06-03-2017 06:38 PM - edited 03-08-2019 10:50 AM
QOS for traffic going outside the router is straight forward. You specify classes for your traffic and prioritize, shape and police; based on the classes.
Ingress is a little confusing. Assuming I have 4/4mbps bandwidth available. I shape my traffic to 4mbps so there are no drops. Voice is prioritized and non-priority traffic is policed. Everything is perfect on the egress side.
But what can I do on the ingress side to ensure all the bandwidth is not used for http? I can just police http, right? But what if someone tries to download using some other protocol and use all the available bandwidth? I can't shape or do prioritization for ingress traffic.
Assuming my priority traffic comes from 1.2.3.4 and 4.5.6.7 and I want to reserve the 3mb bandwidth for it, is the following the best way:
class-map priority_traffic
match access-group name priority
policy-map input
class priority_traffic
class class-default
police cir 1000000
conform-action transmit
exceed-action drop
ip access-list extended priorty
permit ip host 1.2.3.4 any
permit ip host 4.5.6.7 any
06-04-2017 05:23 PM
Typically, you mark ingress, then you police the marked traffic on the egress interface.

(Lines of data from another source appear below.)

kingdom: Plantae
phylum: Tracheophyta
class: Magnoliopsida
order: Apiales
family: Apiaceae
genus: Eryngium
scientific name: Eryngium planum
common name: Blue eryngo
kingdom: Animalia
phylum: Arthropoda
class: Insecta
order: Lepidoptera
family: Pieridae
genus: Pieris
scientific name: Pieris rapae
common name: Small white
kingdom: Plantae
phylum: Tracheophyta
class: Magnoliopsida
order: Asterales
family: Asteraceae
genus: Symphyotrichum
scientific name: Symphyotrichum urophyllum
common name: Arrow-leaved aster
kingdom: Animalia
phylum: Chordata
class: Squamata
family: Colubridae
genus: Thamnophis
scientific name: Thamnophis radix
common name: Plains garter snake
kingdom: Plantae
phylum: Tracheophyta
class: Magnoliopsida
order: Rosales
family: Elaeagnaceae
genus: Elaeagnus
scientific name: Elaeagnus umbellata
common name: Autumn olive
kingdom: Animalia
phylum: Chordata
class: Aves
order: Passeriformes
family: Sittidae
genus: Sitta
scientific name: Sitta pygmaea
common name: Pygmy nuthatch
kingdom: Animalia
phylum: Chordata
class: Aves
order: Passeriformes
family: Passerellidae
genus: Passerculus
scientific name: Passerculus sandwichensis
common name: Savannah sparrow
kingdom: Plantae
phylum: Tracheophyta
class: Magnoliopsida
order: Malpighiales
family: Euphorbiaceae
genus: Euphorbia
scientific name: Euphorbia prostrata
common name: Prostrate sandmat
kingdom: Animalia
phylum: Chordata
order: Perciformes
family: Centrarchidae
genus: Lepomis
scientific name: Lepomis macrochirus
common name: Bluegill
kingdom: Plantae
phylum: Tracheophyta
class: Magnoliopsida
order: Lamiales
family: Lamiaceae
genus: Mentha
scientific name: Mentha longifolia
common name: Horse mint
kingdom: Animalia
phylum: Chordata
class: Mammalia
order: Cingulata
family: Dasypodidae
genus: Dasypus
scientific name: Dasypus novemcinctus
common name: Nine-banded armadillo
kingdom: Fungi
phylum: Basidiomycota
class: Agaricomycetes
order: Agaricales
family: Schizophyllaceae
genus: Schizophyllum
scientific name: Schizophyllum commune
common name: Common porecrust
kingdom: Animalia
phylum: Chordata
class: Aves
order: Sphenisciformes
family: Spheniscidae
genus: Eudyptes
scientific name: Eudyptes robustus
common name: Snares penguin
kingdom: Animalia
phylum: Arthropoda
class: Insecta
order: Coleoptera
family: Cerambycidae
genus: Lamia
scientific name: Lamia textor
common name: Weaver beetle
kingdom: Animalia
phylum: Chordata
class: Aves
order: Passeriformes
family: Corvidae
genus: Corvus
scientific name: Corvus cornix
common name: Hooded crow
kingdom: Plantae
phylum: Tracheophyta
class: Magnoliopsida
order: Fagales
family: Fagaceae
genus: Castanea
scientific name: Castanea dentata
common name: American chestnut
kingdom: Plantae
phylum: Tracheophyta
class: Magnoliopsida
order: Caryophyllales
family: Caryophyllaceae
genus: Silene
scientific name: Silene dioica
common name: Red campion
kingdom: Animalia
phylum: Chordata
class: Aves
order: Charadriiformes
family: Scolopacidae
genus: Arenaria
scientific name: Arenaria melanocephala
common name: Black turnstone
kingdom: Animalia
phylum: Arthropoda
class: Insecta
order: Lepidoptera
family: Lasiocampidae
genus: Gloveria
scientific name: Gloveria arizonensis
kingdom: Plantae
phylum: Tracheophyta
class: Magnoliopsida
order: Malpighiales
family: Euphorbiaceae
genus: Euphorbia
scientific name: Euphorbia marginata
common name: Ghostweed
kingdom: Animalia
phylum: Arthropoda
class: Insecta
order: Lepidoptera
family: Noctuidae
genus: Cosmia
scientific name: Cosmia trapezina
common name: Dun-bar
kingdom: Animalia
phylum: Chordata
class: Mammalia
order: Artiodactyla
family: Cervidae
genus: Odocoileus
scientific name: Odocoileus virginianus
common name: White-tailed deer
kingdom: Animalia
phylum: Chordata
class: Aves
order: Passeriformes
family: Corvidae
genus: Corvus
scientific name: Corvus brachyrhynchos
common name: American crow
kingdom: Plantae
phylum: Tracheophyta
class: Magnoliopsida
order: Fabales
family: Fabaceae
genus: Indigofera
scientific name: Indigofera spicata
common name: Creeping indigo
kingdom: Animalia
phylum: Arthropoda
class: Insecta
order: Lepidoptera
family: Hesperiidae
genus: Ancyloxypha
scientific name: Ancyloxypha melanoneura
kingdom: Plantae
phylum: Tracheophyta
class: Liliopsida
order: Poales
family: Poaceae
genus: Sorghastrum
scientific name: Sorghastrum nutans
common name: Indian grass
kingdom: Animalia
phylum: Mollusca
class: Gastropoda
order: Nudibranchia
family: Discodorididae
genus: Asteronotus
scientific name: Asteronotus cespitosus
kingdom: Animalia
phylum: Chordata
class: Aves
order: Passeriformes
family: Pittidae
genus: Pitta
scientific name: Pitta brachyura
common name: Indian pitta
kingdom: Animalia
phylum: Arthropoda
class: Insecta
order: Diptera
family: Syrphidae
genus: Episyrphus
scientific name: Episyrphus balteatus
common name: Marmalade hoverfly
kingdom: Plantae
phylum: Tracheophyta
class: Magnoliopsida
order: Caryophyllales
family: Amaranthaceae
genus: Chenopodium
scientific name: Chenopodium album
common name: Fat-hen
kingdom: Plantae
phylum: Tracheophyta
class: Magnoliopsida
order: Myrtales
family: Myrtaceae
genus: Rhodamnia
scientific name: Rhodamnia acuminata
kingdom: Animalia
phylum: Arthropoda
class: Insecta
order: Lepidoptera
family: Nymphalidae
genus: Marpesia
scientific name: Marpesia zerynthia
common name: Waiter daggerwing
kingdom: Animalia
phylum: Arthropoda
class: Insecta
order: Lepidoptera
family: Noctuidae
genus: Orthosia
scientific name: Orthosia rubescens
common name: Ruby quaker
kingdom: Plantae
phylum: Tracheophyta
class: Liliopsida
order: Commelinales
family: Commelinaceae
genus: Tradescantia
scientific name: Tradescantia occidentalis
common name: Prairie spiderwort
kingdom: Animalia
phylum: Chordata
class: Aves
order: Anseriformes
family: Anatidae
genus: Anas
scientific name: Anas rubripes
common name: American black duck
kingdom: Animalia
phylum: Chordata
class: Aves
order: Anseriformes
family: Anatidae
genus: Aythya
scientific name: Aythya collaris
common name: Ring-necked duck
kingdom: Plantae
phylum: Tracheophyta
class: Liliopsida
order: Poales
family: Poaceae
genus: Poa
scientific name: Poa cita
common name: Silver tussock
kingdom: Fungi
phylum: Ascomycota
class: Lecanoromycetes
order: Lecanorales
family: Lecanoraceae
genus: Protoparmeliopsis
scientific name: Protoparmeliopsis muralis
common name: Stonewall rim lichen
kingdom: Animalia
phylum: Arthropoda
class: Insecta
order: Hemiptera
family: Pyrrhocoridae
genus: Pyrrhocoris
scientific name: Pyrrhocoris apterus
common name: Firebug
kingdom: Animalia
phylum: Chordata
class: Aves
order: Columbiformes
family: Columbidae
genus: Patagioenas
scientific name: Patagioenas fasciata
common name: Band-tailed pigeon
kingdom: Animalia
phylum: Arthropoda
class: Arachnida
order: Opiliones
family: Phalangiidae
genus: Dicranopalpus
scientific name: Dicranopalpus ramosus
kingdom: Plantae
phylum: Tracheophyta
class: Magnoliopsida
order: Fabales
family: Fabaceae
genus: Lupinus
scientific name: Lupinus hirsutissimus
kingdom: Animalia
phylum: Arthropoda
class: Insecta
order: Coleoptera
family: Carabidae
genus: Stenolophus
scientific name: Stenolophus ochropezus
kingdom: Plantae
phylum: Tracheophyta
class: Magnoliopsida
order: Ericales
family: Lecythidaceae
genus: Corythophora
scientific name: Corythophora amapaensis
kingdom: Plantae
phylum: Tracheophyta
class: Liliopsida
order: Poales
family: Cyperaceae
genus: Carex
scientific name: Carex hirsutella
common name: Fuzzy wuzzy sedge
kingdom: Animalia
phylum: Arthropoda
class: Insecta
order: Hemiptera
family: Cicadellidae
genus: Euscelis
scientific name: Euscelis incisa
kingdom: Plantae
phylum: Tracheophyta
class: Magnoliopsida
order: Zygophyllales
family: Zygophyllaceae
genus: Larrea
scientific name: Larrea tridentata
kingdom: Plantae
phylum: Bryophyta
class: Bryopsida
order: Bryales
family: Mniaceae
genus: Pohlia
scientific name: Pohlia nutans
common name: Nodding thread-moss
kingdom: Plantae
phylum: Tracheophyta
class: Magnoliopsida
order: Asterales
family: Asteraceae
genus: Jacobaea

so you would not need to police/shape traffic on your ingress interface.
PLease rate if usefull
06-05-2017 04:34 AM
When possible, the best QoS for ingress is the "other side's" egress.
When that's not possible, you can do things like police ingress, as you mention, but your "mileage may vary" as to how effective it is for your QoS needs.
I found you often must police at a (even much) higher rate to obtain the bandwidth guarantee you're looking to obtain for some of your traffic.
BTW, depending on the kind of ingress traffic, you might also be able to shape control flow egress traffic, like shaping egress TCP ACKs to help regulate ingress TCP flow rates.
There are also 3rd party appliances that can do more, like spoofing a receiver's TCP RWIN to regulate a TCP sender's transmission rate.